Il fondatore dell’account, un operatore di un museo di New York che preferisce rimanere anonimo, ha dichiarato ad Hyperallergic che le proteste internazionali contro il razzismo a seguito degli omicidi di George Floyd, Breonna Taylor e Rayshard Brooks li hanno spinti a considerare le questioni del razzismo nel loro posto di lavoro.

L’account ha anche fatto emergere il cameratismo tra gli operatori della cultura e il sostegno della comunità. «Se hai letto qualcuno di questi post puoi immaginare quanto possa essere doloroso per molte persone rivivere traumi del passato o persino traumi attuali o ricorrenti», hanno scritto. «Vedere la loro esperienza riflessa nella storia di qualcun altro è stato davvero incoraggiante per molti dei nostri follower; è una fonte di sollievo, sapere che il tuo incidente non è un caso isolato».

Le testimonianze

Il 27 giugno 2020, @ChangetheMuseum ha pubblicato una testimonianza anonima:

«Durante una riunione di tutto il personale SFMoMA, il senior curator bianco (Garrels) ha tenuto una presentazione su un gruppo di nuove acquisizioni. Ha terminato una presentazione sulle nuove acquisizioni di artisti di colore dicendo: “Non preoccuparti, continueremo sicuramente a collezionare artisti bianchi”».

Tra i post dell’account, è normale trovare casi in cui viene rivelata la cieca arroganza della leadership artistica bianca nei musei. Tuttavia, il post citato ha avuto effetti reali concreti. Dieci giorni dopo, in un secondo incontro del personale SFMoMA, avvenuto mediante Zoom, il senior curator Gary Garrels, secondo quanto riferito dalla persona citata in quel post, ha dichiarato che sarebbe stata una “discriminazione inversa” quella di giudicare la scelta di collezionare opere di soli artisti bianchi. A queste parole è seguita una petizione per chiedere le sue dimissioni. L’11 luglio 2020, due settimane dopo il post condiviso su @changethemuseum, Garrels si è dimesso, scusandosi.

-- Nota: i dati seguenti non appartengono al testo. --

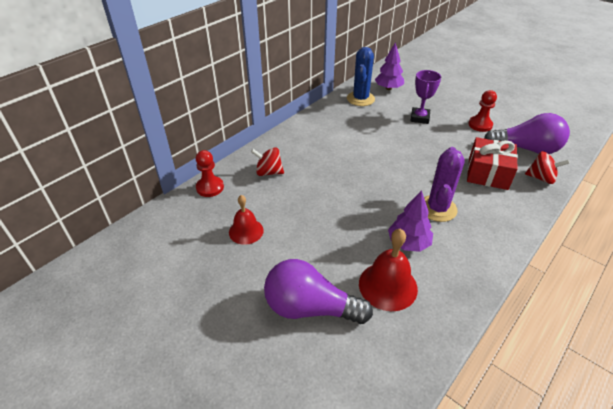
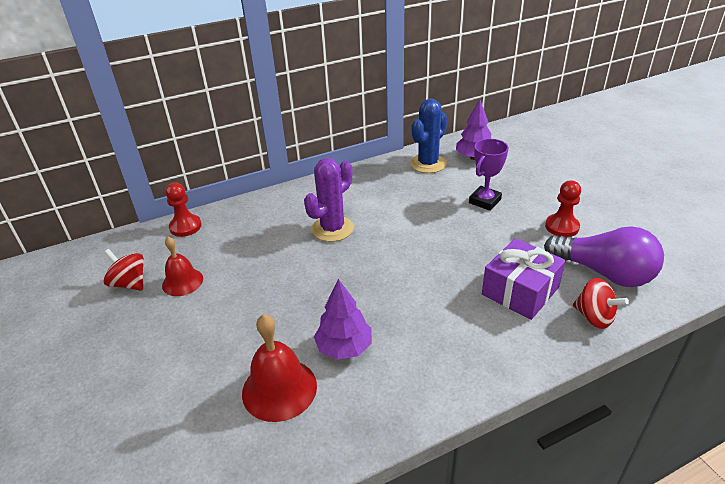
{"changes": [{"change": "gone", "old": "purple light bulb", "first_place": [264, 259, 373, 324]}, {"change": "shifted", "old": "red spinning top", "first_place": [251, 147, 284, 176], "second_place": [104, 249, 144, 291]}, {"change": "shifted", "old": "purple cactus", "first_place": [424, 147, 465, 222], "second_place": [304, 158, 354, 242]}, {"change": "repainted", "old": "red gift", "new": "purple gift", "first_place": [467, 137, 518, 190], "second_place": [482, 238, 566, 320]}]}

La pagina @ChangetheMuseum si presenta quindi come un punto di riferimento dove tutti possono raccontare le discriminazioni e gli abusi subiti nel mondo dell’arte. «Siamo ancora una piccola squadra e tenere il passo con il notevole flusso di storie su Instagram è una sfida», scrive @ChangetheMuseum. 

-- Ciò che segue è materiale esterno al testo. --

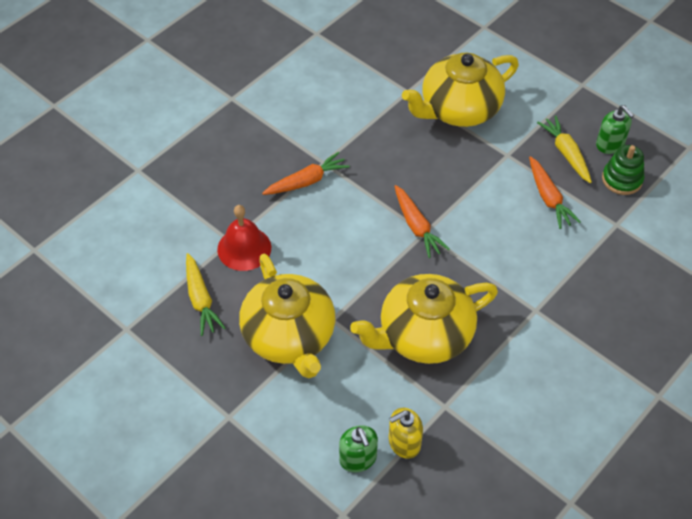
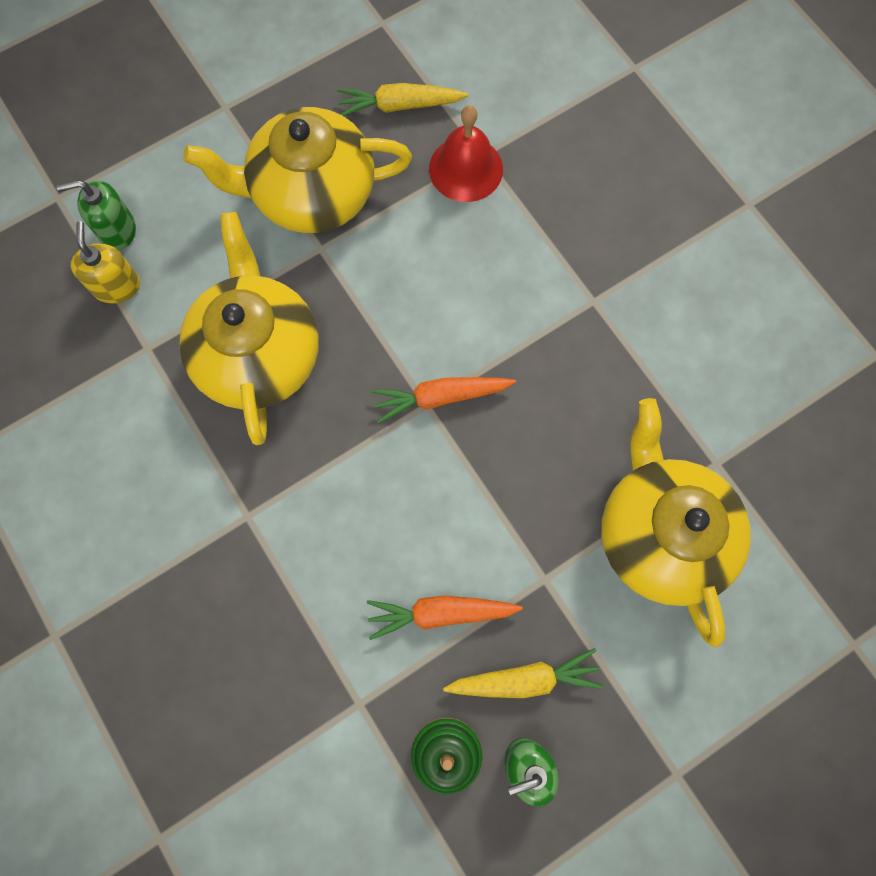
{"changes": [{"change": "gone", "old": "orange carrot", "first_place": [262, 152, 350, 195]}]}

Quali cambiamenti vogliono vedere nei musei è una domanda più che complessa. «Riteniamo che, per essere incisivi, i cambiamenti dovranno essere diversi per ciascuna istituzione. Una volta abbiamo sentito qualcuno dire: “Dovresti ascoltare di più le cose che non vuoi sentire”. E questo è probabilmente un ottimo punto di partenza per le istituzioni: ascoltare realmente le preoccupazioni del loro personale, riflettere veramente sul loro ruolo in un sistema razzista e cercare insieme strategie di cambiamento».